** Opening MATERIALS PROVIDED block **
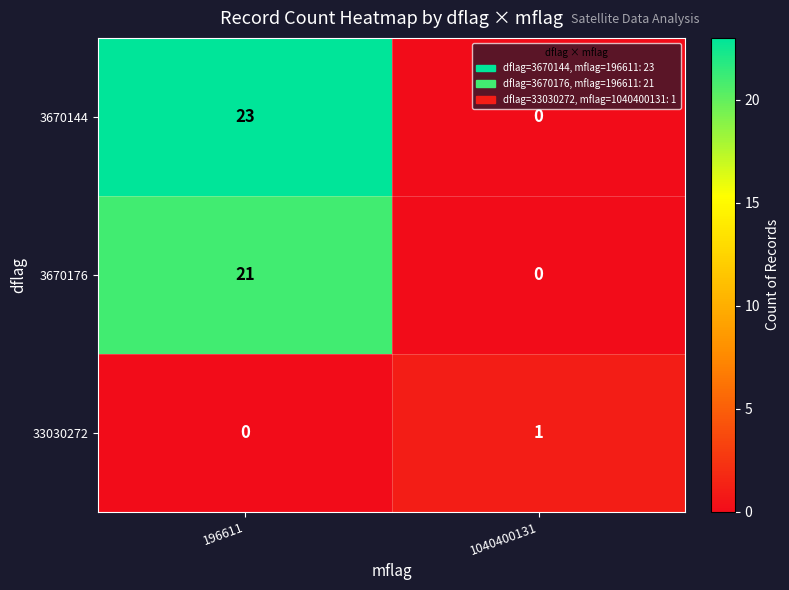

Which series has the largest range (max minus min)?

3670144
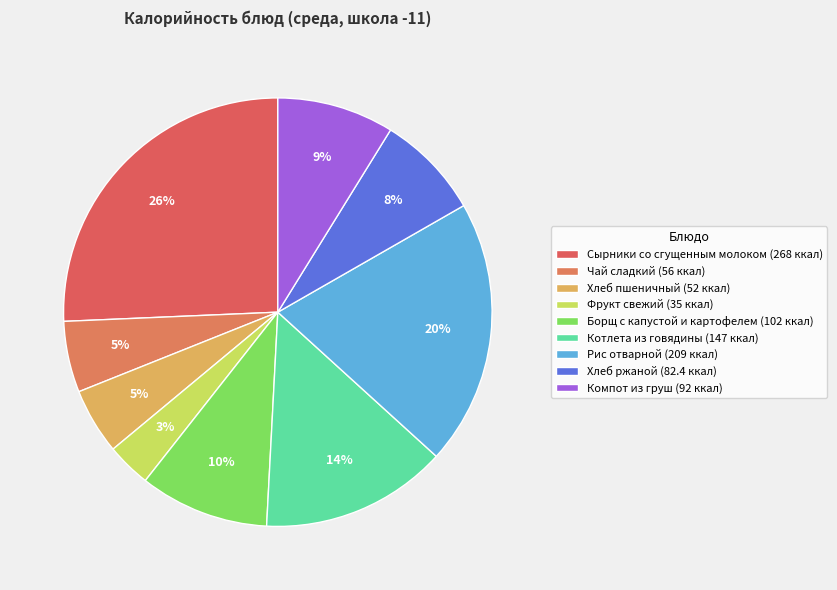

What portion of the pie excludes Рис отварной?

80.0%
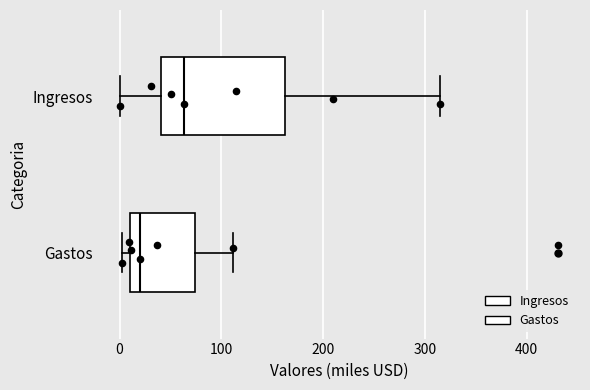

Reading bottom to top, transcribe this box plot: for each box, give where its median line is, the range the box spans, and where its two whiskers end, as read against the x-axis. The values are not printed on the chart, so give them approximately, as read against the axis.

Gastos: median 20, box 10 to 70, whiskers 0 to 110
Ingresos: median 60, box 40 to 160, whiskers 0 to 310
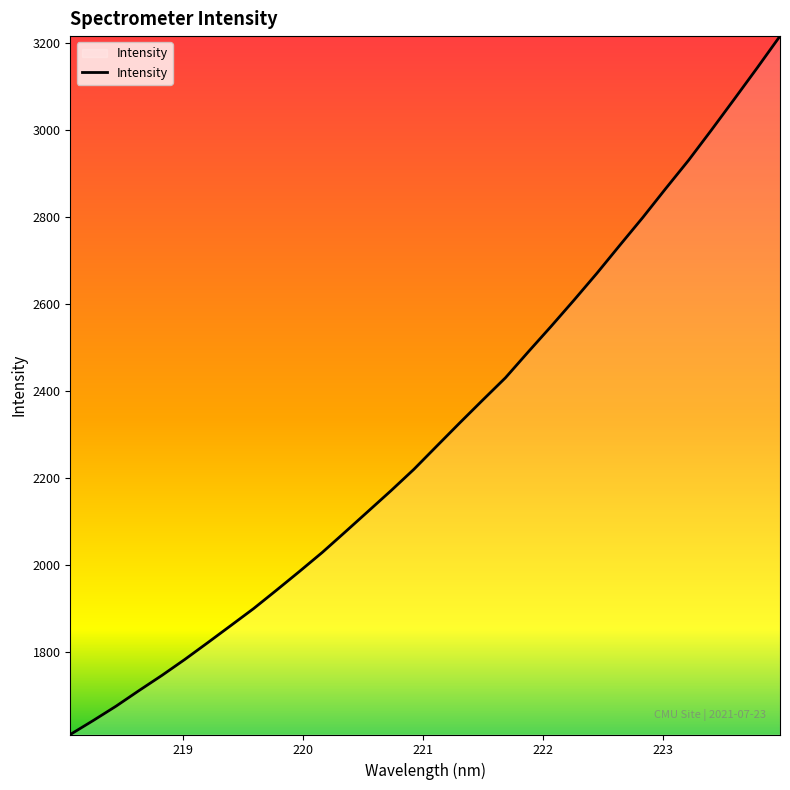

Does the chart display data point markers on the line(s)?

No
** Closing MATERIALS PROVIDED block **
ACTIVITY
Which lines of the entries above contain the word "median"? Pick out each one and copy it in full.

COMPLETED EXERCISE
Reading bottom to top, transcribe this box plot: for each box, give where its median line is, the range the box spans, and where its two whiskers end, as read against the x-axis. The values are not printed on the chart, so give them approximately, as read against the axis.
Gastos: median 20, box 10 to 70, whiskers 0 to 110
Ingresos: median 60, box 40 to 160, whiskers 0 to 310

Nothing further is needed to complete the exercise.